Le haïku est une forme japonaise brève, adaptée en français en trois lignes de cinq, sept puis cinq syllabes — dix-sept syllabes en tout. Sa brièveté est sa principale exigence.
Un seul instant, pas une histoire
Le haïku ne raconte pas une succession d'événements : il fixe un instant précis, souvent minuscule — une feuille qui tombe, une lumière sur l'eau, un bruit de pas qui s'éloigne. Tout ce qui déborde de cet instant unique n'a pas sa place dans le poème.
Montrer, ne jamais commenter
« Le vieil étang / une grenouille plonge / le bruit de l'eau » (Bashō) ne dit rien du sens de la scène : il la montre, et c'est au lecteur de la recevoir. Un haïku qui explique ce qu'il faut ressentir a raté sa forme.
Le kigo, ou mot de saison
La tradition japonaise attend souvent un mot ou une image évoquant une saison précise — la neige pour l'hiver, les cerisiers pour le printemps. Ce n'est pas une règle absolue en français, mais ancrer le haïku dans un moment de l'année lui donne souvent plus de netteté.
La coupure entre deux images
La plupart des haïkus juxtaposent deux images sans les relier explicitement par une logique — c'est au blanc entre les deux, à la coupure, de créer le sens. Cette juxtaposition sans lien affirmé est ce qui distingue le haïku d'une simple description en trois lignes.
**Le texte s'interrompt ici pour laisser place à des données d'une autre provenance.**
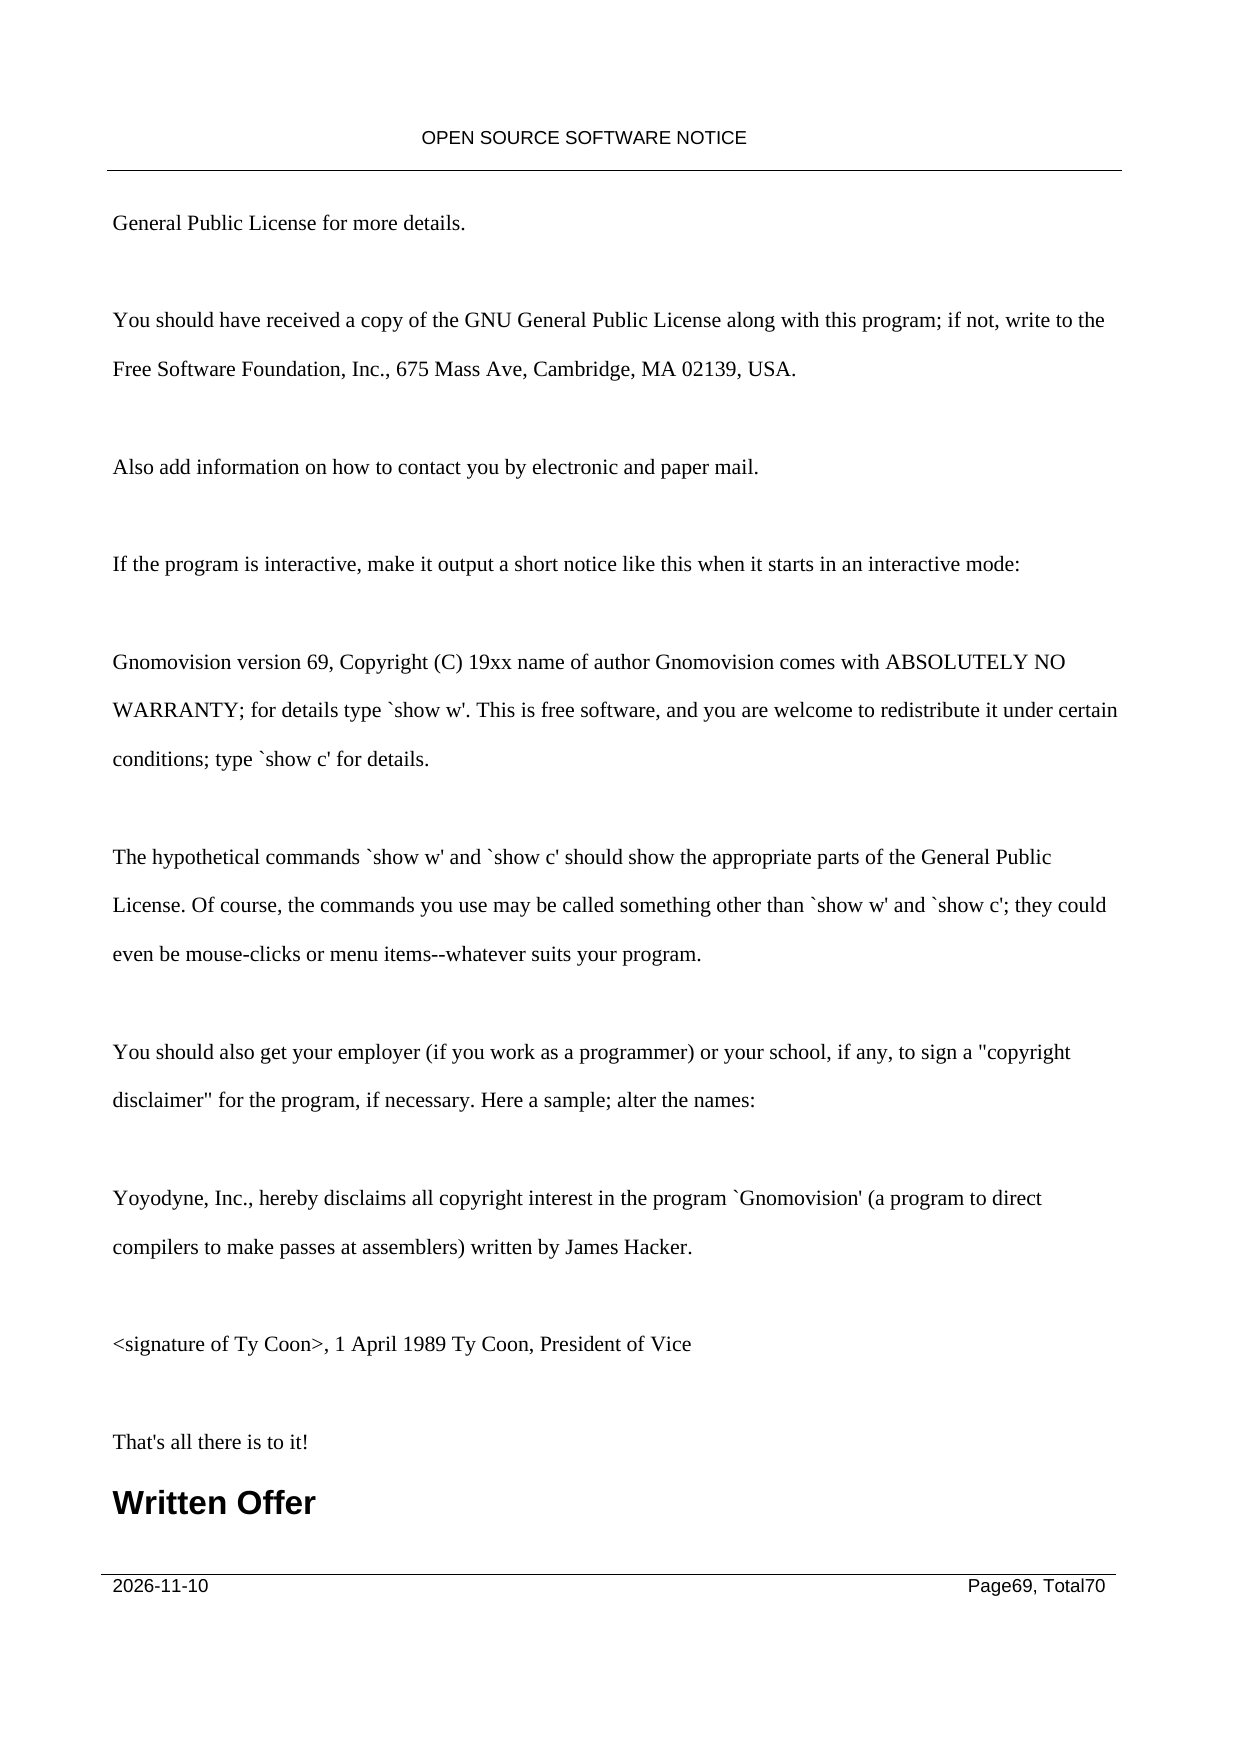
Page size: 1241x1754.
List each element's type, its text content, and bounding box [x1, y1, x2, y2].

text Written Offer [112, 1470, 1128, 1535]
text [112, 206, 1128, 1458]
Le compte de 5-7-5 en français
Il ne se transpose pas exactement du japonais, où l'unité de compte (le mora) diffère de la syllabe française, mais viser ce rythme reste un excellent guide pour la brièveté recherchée. Comptez vos syllabes comme pour n'importe quel vers — l'onglet Écrire de La Plume affiche ce compte ligne par ligne pendant que vous écrivez, ce qui est particulièrement utile sur une forme aussi courte où chaque syllabe compte double.
Écrivez-en dix pour en garder un
Le haïku se prête bien à l'écriture en série : notez plusieurs instants dans la journée, réduisez chacun à l'essentiel, et gardez celui qui tient debout tout seul, sans explication.
Rien n'est plus difficile que de dire beaucoup en dix-sept syllabes — c'est précisément ce qui rend le haïku digne d'être pratiqué.